Task prompt -> Please reproduce the squat article word for word, everything from "Parallel Squat on" down to "beginning the exercise.".

Extract ->

┏━━

By Stephen E. Alway, Ph.D., FACSM
You would think that after using the lower body for every aerobic exercise, this area would stay tight and toned. However, the thighs and hips can get out of shape pretty quickly. Squats on a leg thrust machine might sound ominous, but they are actually very effective for transforming soft and formless lower thighs, hips and buttocks to a lower body that is firm and fully contoured. Even though we are in the later throes of summer, it is not too late to begin this lower body transformation.
Parallel Squat on Leg Thrust Machine
1. You can either use a true leg thrust machine, or if your gym does not have one, you can do the exercise by facing into the back pad of a hack squat machine. It is a good idea to warm your knees up with a few minutes of stationary cycling and stretching before beginning the exercise.

┗━━

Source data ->
┏━━

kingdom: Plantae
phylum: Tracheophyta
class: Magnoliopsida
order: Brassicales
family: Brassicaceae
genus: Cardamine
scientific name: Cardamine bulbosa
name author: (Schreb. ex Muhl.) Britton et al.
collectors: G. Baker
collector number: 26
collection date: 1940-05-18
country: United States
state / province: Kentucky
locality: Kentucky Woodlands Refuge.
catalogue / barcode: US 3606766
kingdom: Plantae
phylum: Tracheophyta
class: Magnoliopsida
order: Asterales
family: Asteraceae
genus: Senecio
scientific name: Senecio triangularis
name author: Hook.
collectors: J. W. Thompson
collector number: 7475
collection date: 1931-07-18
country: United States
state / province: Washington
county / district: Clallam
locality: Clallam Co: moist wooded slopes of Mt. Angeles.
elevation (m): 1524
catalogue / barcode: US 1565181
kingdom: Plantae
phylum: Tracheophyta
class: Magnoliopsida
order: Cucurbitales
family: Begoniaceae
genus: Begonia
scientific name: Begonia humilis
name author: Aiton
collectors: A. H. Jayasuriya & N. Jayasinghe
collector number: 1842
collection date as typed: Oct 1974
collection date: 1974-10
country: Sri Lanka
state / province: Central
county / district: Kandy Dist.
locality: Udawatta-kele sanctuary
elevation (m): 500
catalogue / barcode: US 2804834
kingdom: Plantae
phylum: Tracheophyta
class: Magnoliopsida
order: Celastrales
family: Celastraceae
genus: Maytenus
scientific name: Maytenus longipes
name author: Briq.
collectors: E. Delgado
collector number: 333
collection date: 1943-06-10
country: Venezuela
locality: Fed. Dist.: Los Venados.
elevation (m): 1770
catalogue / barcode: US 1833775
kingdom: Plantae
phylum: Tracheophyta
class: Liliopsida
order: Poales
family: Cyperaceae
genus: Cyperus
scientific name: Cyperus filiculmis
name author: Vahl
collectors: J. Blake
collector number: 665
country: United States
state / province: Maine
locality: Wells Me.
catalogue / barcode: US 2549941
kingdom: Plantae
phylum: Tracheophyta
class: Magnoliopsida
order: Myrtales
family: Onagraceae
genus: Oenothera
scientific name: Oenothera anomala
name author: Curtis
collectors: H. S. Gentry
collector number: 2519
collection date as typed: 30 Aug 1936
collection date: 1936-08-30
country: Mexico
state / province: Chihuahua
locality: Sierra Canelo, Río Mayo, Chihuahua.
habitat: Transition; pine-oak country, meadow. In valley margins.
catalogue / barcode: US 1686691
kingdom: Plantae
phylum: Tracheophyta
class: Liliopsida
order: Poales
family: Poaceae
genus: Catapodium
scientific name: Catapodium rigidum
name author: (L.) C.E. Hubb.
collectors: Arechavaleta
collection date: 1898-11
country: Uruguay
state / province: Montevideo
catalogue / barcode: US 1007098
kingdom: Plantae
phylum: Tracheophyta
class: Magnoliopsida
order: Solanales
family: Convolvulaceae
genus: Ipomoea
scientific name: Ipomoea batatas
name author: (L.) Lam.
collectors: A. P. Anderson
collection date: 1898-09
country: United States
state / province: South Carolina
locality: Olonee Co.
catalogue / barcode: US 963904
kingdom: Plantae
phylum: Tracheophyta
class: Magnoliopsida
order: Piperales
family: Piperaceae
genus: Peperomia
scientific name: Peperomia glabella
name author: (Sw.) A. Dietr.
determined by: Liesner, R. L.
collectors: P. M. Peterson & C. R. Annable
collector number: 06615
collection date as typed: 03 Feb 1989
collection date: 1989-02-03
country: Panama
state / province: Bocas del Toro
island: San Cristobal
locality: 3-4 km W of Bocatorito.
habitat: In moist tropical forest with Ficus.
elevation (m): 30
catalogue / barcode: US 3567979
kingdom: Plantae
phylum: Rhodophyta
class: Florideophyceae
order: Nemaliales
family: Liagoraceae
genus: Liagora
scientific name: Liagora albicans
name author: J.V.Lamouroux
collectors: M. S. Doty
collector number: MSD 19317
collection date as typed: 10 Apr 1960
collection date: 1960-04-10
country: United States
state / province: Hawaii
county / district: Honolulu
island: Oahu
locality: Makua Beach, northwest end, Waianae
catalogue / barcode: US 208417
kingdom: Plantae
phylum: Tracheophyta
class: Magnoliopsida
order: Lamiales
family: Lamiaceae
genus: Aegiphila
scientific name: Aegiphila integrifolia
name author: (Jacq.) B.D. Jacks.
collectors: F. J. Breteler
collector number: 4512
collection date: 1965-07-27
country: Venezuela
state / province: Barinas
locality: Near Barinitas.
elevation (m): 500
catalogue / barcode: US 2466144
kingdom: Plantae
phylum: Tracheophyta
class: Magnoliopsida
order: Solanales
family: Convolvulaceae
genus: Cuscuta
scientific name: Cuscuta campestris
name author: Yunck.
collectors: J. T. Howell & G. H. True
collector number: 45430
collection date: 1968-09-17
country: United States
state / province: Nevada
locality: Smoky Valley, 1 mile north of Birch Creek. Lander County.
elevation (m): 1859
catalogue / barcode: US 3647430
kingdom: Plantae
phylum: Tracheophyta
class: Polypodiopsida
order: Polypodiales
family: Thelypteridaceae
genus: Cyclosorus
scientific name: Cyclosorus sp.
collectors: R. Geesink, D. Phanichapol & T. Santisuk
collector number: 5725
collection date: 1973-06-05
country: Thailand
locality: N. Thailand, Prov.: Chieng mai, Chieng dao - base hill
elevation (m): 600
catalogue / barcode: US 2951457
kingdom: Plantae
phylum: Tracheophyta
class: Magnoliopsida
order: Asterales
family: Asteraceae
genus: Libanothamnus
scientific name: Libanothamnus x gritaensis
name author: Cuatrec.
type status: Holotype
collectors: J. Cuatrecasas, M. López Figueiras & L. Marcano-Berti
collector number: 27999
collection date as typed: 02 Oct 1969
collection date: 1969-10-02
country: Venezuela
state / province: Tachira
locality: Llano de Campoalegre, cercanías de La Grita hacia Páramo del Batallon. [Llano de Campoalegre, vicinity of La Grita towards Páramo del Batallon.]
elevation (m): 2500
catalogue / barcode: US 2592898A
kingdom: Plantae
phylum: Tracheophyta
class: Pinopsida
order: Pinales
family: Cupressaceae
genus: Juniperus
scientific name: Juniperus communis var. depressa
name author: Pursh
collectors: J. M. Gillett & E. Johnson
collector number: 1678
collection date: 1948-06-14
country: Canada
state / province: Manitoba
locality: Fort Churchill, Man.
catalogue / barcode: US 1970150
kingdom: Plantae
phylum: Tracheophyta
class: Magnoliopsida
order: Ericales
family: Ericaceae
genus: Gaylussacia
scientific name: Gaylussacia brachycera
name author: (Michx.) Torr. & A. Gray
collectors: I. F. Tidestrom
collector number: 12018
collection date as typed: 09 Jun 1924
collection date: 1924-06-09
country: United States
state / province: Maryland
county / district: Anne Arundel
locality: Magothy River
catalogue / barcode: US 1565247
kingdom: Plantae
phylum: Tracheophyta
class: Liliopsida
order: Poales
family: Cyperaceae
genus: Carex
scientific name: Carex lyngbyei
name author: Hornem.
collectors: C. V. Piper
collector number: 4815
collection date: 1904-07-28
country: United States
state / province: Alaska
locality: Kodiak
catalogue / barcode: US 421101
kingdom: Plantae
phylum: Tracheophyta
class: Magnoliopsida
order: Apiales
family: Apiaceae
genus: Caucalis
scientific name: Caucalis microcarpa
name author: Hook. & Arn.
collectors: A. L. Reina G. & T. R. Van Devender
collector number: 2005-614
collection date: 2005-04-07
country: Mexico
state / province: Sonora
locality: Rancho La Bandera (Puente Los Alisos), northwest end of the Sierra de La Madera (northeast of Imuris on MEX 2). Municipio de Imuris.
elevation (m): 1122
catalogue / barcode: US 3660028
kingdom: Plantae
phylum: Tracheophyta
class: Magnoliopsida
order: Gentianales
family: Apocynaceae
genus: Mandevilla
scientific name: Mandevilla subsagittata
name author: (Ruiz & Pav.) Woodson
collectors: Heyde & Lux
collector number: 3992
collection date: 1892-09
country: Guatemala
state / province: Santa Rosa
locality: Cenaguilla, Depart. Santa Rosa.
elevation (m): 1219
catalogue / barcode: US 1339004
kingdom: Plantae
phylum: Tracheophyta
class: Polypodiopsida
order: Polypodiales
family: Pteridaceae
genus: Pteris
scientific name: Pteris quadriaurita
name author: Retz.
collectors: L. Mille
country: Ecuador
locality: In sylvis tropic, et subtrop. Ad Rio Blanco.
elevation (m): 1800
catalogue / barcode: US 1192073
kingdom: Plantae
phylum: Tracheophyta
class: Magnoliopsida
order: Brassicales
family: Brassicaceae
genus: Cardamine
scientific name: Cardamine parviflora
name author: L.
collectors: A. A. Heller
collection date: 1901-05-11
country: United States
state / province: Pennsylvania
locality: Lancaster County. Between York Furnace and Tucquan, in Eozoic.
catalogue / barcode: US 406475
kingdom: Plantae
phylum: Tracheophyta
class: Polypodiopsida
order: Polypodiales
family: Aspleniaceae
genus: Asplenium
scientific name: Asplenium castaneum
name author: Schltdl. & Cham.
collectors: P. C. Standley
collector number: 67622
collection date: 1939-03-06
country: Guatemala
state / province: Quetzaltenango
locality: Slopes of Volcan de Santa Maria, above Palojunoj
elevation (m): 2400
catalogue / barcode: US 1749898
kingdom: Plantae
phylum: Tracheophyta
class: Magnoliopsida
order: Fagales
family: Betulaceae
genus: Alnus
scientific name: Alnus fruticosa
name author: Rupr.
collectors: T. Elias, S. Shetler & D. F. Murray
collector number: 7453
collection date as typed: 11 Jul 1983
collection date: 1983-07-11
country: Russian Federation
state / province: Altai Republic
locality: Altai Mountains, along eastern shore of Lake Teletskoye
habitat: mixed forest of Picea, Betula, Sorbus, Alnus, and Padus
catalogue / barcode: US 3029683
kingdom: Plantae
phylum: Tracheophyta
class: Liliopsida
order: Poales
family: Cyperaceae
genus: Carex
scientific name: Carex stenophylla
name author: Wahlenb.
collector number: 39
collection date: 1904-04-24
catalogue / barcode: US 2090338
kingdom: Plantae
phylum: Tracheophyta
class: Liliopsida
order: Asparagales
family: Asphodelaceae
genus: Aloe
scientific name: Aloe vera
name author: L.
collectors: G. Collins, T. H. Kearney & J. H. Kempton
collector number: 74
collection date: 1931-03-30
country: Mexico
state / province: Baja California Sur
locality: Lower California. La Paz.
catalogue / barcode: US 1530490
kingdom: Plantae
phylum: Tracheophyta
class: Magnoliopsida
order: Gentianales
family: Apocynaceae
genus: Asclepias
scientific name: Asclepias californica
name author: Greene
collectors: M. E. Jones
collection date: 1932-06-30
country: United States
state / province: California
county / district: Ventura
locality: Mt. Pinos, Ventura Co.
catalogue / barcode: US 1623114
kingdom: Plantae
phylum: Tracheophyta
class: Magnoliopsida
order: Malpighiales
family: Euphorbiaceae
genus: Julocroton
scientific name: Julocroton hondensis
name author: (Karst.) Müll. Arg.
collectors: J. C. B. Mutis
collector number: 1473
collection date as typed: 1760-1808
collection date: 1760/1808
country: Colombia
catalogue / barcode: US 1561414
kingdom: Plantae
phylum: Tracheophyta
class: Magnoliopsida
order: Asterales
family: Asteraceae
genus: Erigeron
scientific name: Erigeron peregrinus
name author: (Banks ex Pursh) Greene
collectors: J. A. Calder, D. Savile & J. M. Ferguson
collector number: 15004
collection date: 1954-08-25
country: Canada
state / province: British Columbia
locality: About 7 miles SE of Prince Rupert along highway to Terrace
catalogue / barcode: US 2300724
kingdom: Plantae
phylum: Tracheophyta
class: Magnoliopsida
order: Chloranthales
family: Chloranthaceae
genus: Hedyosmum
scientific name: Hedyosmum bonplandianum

┗━━

Solution to this task ->
Parallel Squat on Leg Thrust Machine
1. You can either use a true leg thrust machine, or if your gym does not have one, you can do the exercise by facing into the back pad of a hack squat machine. It is a good idea to warm your knees up with a few minutes of stationary cycling and stretching before beginning the exercise.